John Peel’i bir de bizim karşımızda doğruya çekti Gedge. Işıklar her ritim dönüşümüne bağlı kalarak vuruşunu çevirdi. Patrick Alexander himayesindeki Elektrogitar ile Charlie Layton’ın konumlandığı davul arasındaki işbirliği hiçbir zaman geri plana atılmadı ve vokalin üstünlüğü / sahnede gerçekleşmekte olan her şeye dair tamamlayıcı rolü bir an olsun kaybolmadı.

Gürültünün dahi bir şerit üzerinden hücum bulduğu ‘Meet Cute’, eskide kalmanın ne demek olduğunu bir türlü bulamayan ‘My Favourite Dress’, topluluğun en kült çalışmalarından kabul edilen 1991 çıkışlı ‘Seamonsters’ın açılış duyurusu ‘Dalliance’...

Sahnedeki ekip, tüm bu bilenen anlatıları teşne bir tavırla gecenin orta yerine düşürdüler. Bunun yanında The Wedding Present’ın hâlihazırda nefes almaya devam ettiği, salt geçmişin tozlarına hapsolmadığı da hatırlatıldı. ‘I Wake Up Screaming’ (Cinerama ile) - ‘Two Bridges’ başlangıçları öncesinde geçilen ‘yeni şarkı’ anonsları onlar adına hikâyenin sürdüğünü kanıtlar nitelikteydi.

Çok az konuştu şarkı aralarında Gedge. Vokalini, stüdyo kayıtlarından fazla uzaklaşmadan tazeledi. Bir ara, gitarını değiştirdiği esnada “Sorusu olan var mı?” diyerek izleyicilerle ilginç bir yol üzerinden iletişim kurmayı denese de, çoğunlukla İstanbul’un en sevdiği şehirlerden biri olduğuna ve tekrar burada çalmaktan ötürü ne denli mutlu olduğuna dikkat çekecekti.

Geçtiğimiz yıllar içerisinde hem yine bu grubun dâhilinde hem de “Film müziklerine olan tutkumun üzerine gitmek istedim” dediği Cinerama adlı projesiyle İstanbul’a uğramıştı, Leedsli müzisyen. Dün gece de o eski zaman dilimlerinden pek uzağa düşmedi sahnenin performansı. ‘Kennedy’in outro’ya dönen kısmındaki gitar solo ve topyekun tüm enstrümanların çizgi dışına taştığı o birkaç dakikada bunu anlamıştım. Sahnedeki adamın 54 yaşında olduğuna inanmak epey zordu o sıralar.

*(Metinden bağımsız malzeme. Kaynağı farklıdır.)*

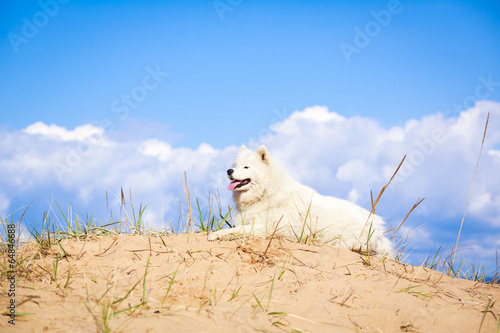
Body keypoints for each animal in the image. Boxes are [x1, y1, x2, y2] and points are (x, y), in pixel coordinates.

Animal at [208, 143, 394, 256]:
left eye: (246, 167)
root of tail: (379, 230)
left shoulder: (267, 228)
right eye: (235, 165)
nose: (229, 171)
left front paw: (215, 234)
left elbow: (234, 230)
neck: (267, 192)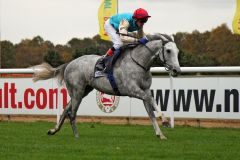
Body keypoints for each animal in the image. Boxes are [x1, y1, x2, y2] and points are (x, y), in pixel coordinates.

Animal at [32, 33, 181, 139]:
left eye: (177, 51)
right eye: (168, 50)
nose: (177, 70)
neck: (139, 63)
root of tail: (69, 63)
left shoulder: (145, 89)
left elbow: (150, 112)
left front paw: (160, 134)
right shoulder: (133, 90)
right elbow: (151, 100)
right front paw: (166, 121)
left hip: (83, 91)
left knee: (66, 109)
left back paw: (53, 130)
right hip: (77, 91)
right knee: (72, 112)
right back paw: (76, 136)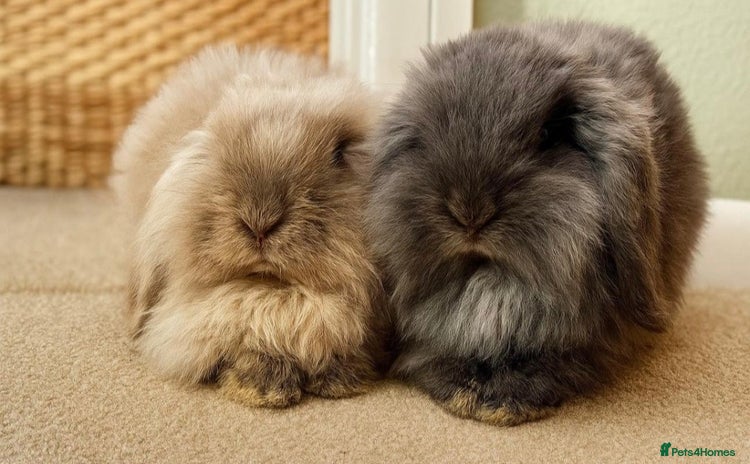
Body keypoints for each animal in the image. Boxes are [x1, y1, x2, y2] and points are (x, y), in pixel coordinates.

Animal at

Kuruluşundan bu yana neredeyse 30 yılı geride bırakmış ve kariyerinin 10 yıllık dilimini boşlukta geçirmiş bir topluluktan söz ediyoruz. Buna bir de vokal – frontman haricindeki tüm ekibin düzenli olarak değiştiğini ekleyelim. Yine de The Wedding Present’ın ayakları hala yere çok sağlam açılardan basıyor. Çünkü sadece çok güçlü şarkılara sahip oldukları tespitine sığınmıyorlar; aynı zamanda dönemsel varoluşlarını şimdiye çekebiliyorlar.

Salon'da her şey 1 buçuk saat içerisinde olup-bitti dün gece.

Saatler tam 22:40’ı gösterdiği sırada ince bir uğultuyla beraber ‘Yeah Yeah Yeah Yeah Yeah’den başlayan konser; ‘Bewitched’ın duyulmasıyla sona erdi. İçeri girip bir mola alkışı toplamakla yine uğraşmadılar ve başladıkları hızla gecenin tamamladılar.

The Wedding Present, 30 yılın ardından hala şu anı yakalamayı başarıyor.


Sanırım Peel girmiş olduğu bahsi hiçbir zaman kaybetmeyecek.